Am I seeing things that aren’t there?  It wouldn’t be the first time.  I did find two places where these two artists are mentioned together:

In the LA Times, Mary Mcnamara wrote a piece called “The muse steps off the pedestal” in 2003 about a Lee Miller show called “The surrealist muse.”  She talks about the discovery of a trove of Miller’s work after her death, and mentions Kahlo in passing and nominates another woman artist overshadowed by a more-famous partner.

We look at the many ways inspiration occurs,” says Weston Naef, who curated the Lee Miller show. “At the many sources including raw nature, or art itself. It’s really just the process of looking at surroundings in a new way. Lee Miller was a primal force who changed more lives than they changed hers.”

In doing so, she helped redefine the term to include a kindred artistic spirit who creates as much as inspires. Someone who looks more perhaps like Frida Kahlo or Yoko Ono than Ophelia.

In a 1999 edition of Aperture magazine on the theme of male/female, there’s an interview with Madonna.  We all know about her interest in Frida, but it turns out she knows about Lee Miller too, mentioning her several times.
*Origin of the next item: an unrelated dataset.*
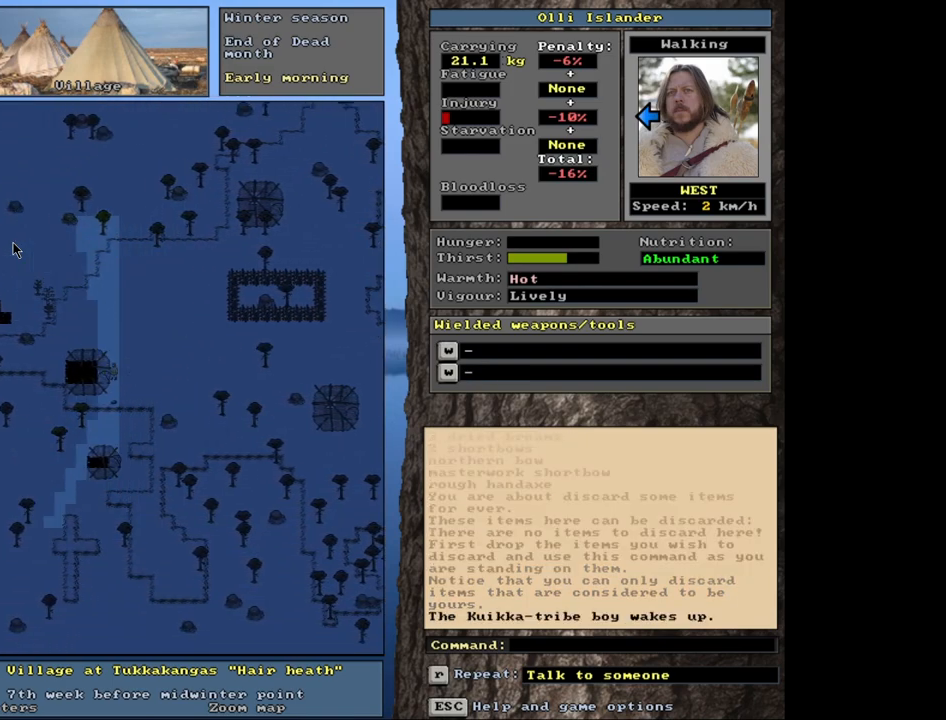
{"keys": [], "mouse": [], "events": [[467, "ctrl_l", "up"]]}
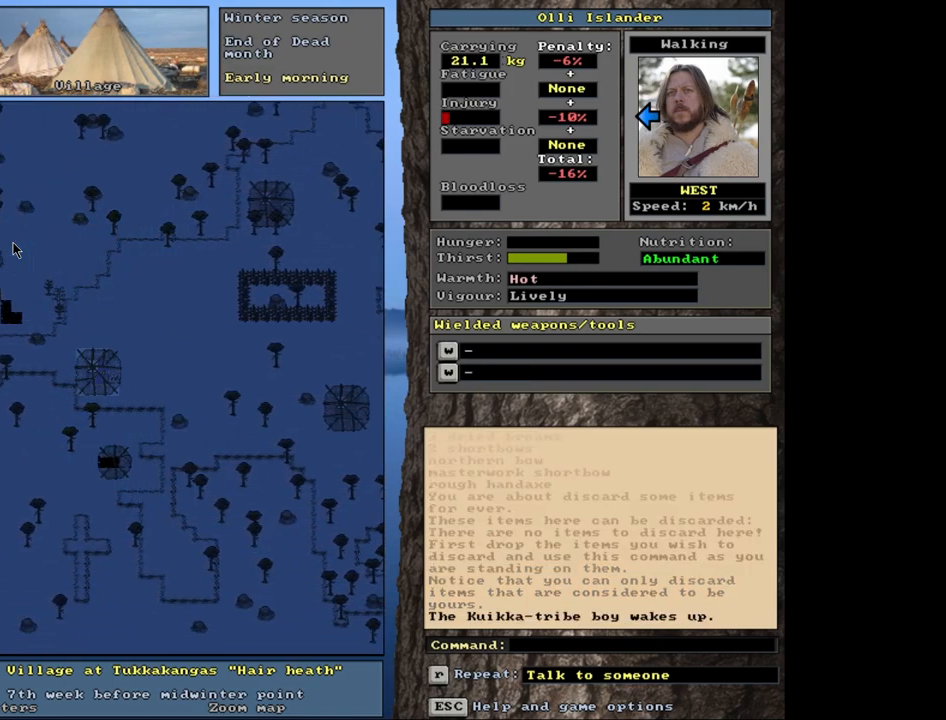
{"keys": [], "mouse": [], "events": [[217, "f3", "down"], [300, "f3", "up"]]}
Madonna: And, by the way, artists through the centuries have been into role-playing. I mean Frida Kahlo always dressed like a man. And so did Lee Miller for a time. There are lots of people sort of switched back and forth, but that was always reserved for fine art; in pop culture, you’re expected to behave in a socially acceptable way.

Madonna: Well, a lot of the artists that I collect and that I admire: Lee Miller, Tina Modotti, Frida Kahlo – that whole group of females that kind of started off as muses and became artists in their own right and absolutely worked in a lot of different worlds and moved in a lot of different worlds and were artstic and political and still had their femininity about them. I can’t think of anybody now.

Maybe an enterprising art history student will take up this line of inquiry.  Maybe Madonna will push a Lee Miller movie the way she did the Frida Kahlo movie.  Maybe in that dissertation or in that movie, Frida and Lee will finally meet, and talk about art and life.